My English teacher saved me. In high school I locked myself in the stall when I didn’t have to pee. Sometimes I pressed my forehead to the metal stall to feel the coolness when I felt dizzy. Sometimes I wiped the sweat that wouldn’t stop dripping from my body. Sometimes I simply stared at the walls of the stall, especially the second to the last one’s graffiti that declared Melissa K. was a four-letter word. Then after throwing up and shivering and trembling, I turned the faucet as hot as it would go and held my hands under the stream. I looked in the mirror, smoothed my hair, wished I wasn’t here and wasn’t me. But in her class, being pissed off at the world meant you had usable material. In her class I was free to dream and create and hate and did not have to pretend to be okay. And the only class you had to act in was her drama class.
She could act, though, really act. We were cast as Babe and Lenny McGrath in Beth Henley’s Crimes of the Heart. Though I was merely in high school and she was nearing retirement, the play made us sisters.

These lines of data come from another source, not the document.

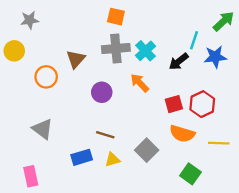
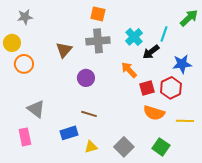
cyan cross: (145, 51) -> (134, 37), moved
blue star: (215, 57) -> (182, 64), moved
orange circle: (46, 77) -> (24, 64), moved
orange arrow: (140, 83) -> (129, 70), moved
gray square: (147, 150) -> (124, 147), moved
yellow triangle: (112, 160) -> (91, 147), moved
pink rectangle: (31, 176) -> (25, 137), moved

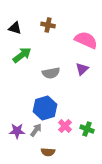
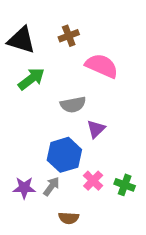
brown cross: (48, 25) -> (69, 36), turned -32
black triangle: (15, 28) -> (21, 40), size x1.5
pink semicircle: (86, 40) -> (102, 66), moved
purple triangle: (82, 69) -> (96, 129), moved

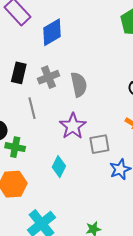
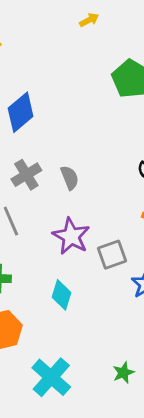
gray semicircle: (79, 85) -> (70, 178), size x0.7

Ironically, she saves me in the play, too. She pulls my head out of the oven. In the play, she basically tells me that although my life is screwed up, it does still have purpose. She needed this play to be her life; she needed her part to be perfect. She needed an outlet for her passion. She was probably tired of dealing with students who didn’t possess any. She performed her lines with different emphasis trying to get the sound, the meaning, the feeling just right. She wrote an eleven page character synopsis to get herself into character. She asked for suggestions and then got mad for not thinking of them herself. I saw myself in her. I was fascinated by her friends—the characters that made up the rest of the cast–from the moment I met them. They lived unapologetically–on purpose–with an appreciation for the arts that seeped into every aspect of their lives. I loved them for the way they laughed their gritty, gravelly laughs and told me inappropriate things. I loved them for the way they forgot I was sixteen and offered me mimosas at cast parties. I loved them for showing me life was more than high school. She was my teacher, my favorite, my sister, my friend.

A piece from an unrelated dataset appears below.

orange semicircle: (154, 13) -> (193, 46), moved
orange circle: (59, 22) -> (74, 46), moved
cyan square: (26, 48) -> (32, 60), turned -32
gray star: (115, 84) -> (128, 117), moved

I think she wanted me to be on Broadway or on some best seller list. She was surprised I wanted to be like her; she was shocked I applied for her job position. I always thought she knew everything, and I think she had a hunch I would not get the job. She knew I never fit in at Edwards County High School. She knew I never would. Except for the sanctuary of her classroom, the school’s walls always felt like a prison to me. I know she wanted future English students to be free, alive, messy, silly, inspired, deep, and different. She knew I’d continue her unconventional legacy. She knew I’d be damned before I let a student tiptoe through learning. She knew I was too much like her, too fiery for this town. She sat in on my interview anyway, nodding her head with a proud smile on her face and knowing she created me. I hope she knows her techniques still live. In whatever classroom I teach, my students and I get out of our seats. We laugh real laughs. We sit in a circle. We read Shakespeare aloud. We act out stories. We have the sacred writing time which I believe saves their jaded high school selves. We share. Rules are broken. Pages are curled, passages are starred and underlined and chewed on, metaphorically. We ask and answer tough questions, tough life questions. Coffee splatters and worthwhile comments dribble down their essays. I fight, like she fought, against censorship, against normalcy, against apathy, against policy, against playing the education game. I loathe the standardized tests that tell my students how to think and lock them back inside the box I try to lure them out of every day. But the school board and the administration do not know what students need. They wanted someone less like her, less like me. They wanted someone who wouldn’t rock the metaphorical boat on the pedagogical sea.